TASK TO COMPLETE: Read through the entries below and copy each line where "Inscriptions" turns up.

Saved data entries
+++++
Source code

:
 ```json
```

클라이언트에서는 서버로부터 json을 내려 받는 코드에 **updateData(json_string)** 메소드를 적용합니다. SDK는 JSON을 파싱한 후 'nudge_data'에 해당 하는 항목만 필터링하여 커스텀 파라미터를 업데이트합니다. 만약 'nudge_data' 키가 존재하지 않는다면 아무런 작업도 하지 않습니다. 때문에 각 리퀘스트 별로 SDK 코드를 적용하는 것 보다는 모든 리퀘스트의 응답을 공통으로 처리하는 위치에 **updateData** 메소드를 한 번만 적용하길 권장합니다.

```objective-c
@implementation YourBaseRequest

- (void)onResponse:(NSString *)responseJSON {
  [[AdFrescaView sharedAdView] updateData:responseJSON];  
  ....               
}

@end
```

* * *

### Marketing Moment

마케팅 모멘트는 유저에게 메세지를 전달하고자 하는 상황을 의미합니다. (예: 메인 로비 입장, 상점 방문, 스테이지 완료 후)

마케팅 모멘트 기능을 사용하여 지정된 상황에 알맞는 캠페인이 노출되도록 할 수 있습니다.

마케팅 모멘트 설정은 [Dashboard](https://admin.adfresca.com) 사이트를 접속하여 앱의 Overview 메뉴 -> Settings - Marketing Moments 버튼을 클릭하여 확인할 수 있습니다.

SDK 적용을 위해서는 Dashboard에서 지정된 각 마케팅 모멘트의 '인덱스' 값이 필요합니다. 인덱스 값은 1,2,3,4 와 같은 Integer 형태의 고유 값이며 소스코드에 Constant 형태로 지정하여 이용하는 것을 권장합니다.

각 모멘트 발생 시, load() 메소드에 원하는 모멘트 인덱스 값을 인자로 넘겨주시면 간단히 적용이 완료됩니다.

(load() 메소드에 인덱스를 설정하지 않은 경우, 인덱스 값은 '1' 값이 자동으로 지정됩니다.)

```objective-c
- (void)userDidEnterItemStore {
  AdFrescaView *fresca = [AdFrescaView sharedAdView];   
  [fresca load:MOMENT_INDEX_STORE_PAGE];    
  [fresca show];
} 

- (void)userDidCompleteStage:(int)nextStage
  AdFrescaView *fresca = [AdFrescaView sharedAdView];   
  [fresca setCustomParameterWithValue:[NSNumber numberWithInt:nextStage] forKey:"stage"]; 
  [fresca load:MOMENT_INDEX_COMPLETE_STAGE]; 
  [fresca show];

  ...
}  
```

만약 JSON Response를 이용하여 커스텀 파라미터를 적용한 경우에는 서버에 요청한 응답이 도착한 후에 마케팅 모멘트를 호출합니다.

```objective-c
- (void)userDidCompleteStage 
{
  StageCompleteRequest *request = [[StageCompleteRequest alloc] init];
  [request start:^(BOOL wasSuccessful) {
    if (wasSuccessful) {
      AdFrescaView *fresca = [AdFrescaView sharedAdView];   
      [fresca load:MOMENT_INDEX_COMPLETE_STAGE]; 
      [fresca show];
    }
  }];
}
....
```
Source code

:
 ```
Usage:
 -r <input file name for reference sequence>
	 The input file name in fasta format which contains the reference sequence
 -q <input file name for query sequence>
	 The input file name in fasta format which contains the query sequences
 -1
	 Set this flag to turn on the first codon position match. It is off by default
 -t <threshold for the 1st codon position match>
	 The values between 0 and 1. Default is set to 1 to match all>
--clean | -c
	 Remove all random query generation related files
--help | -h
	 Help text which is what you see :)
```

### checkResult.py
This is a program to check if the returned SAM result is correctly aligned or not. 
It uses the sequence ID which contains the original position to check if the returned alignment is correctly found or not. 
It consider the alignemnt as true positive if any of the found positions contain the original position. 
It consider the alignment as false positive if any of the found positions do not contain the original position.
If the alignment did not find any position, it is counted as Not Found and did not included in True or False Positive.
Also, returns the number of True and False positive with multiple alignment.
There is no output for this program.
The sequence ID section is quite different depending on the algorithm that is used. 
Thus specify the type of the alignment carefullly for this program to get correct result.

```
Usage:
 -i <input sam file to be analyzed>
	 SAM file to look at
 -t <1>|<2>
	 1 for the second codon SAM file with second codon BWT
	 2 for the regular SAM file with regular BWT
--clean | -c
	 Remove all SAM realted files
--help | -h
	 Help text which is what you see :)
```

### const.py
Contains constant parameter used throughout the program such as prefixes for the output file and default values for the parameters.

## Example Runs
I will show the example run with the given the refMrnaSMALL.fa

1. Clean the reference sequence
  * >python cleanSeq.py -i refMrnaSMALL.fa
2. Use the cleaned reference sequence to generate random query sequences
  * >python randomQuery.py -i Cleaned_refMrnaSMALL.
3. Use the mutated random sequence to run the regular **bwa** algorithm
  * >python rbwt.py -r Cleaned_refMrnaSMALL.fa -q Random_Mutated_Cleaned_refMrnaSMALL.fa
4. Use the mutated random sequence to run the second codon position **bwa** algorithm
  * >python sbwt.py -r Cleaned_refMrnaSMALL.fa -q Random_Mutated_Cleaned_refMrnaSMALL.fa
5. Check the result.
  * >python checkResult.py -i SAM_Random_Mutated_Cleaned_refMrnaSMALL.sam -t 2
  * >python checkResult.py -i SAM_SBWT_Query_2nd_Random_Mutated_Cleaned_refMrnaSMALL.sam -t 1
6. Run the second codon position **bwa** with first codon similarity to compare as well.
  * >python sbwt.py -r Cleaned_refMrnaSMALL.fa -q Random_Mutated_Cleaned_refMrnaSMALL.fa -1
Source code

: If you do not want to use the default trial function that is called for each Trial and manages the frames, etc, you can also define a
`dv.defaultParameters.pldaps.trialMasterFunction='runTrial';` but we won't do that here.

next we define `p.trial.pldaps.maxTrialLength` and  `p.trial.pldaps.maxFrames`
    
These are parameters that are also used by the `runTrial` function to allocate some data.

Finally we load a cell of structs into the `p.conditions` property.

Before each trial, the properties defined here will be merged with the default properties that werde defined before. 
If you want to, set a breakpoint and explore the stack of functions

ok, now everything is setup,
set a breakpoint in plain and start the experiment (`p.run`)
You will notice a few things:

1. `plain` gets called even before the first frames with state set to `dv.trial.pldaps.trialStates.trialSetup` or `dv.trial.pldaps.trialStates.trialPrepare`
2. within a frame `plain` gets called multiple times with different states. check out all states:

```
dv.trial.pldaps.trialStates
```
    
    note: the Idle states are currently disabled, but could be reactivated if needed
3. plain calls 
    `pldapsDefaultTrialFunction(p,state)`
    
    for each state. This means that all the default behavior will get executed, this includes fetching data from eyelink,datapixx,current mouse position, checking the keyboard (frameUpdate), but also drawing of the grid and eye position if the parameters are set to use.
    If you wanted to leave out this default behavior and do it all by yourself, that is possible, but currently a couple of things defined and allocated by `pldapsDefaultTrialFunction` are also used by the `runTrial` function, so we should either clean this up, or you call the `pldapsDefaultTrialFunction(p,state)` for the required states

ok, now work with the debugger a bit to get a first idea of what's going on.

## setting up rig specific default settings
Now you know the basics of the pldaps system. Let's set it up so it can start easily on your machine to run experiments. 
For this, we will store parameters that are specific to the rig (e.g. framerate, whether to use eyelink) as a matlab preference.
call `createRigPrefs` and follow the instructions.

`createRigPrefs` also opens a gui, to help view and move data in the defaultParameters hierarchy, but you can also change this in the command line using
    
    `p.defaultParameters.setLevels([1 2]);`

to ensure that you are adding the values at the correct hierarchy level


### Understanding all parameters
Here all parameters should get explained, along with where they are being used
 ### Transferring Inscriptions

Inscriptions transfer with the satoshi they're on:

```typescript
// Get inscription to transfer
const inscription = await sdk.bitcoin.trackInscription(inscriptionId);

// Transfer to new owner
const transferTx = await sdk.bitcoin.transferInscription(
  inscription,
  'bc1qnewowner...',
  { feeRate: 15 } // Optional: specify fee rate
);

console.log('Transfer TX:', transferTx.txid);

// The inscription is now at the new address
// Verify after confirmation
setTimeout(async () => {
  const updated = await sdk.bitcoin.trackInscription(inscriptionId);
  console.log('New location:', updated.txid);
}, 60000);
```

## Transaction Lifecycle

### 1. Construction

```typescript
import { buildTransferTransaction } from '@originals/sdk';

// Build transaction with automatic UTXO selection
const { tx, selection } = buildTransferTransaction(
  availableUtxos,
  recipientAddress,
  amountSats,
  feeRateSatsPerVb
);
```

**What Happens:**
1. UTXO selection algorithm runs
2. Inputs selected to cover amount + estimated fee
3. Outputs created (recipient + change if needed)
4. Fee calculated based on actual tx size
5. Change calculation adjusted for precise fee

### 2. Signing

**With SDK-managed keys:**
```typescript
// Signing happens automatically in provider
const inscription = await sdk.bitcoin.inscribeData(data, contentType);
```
+++++
ANSWER SPACE:
 ### Transferring Inscriptions
Inscriptions transfer with the satoshi they're on:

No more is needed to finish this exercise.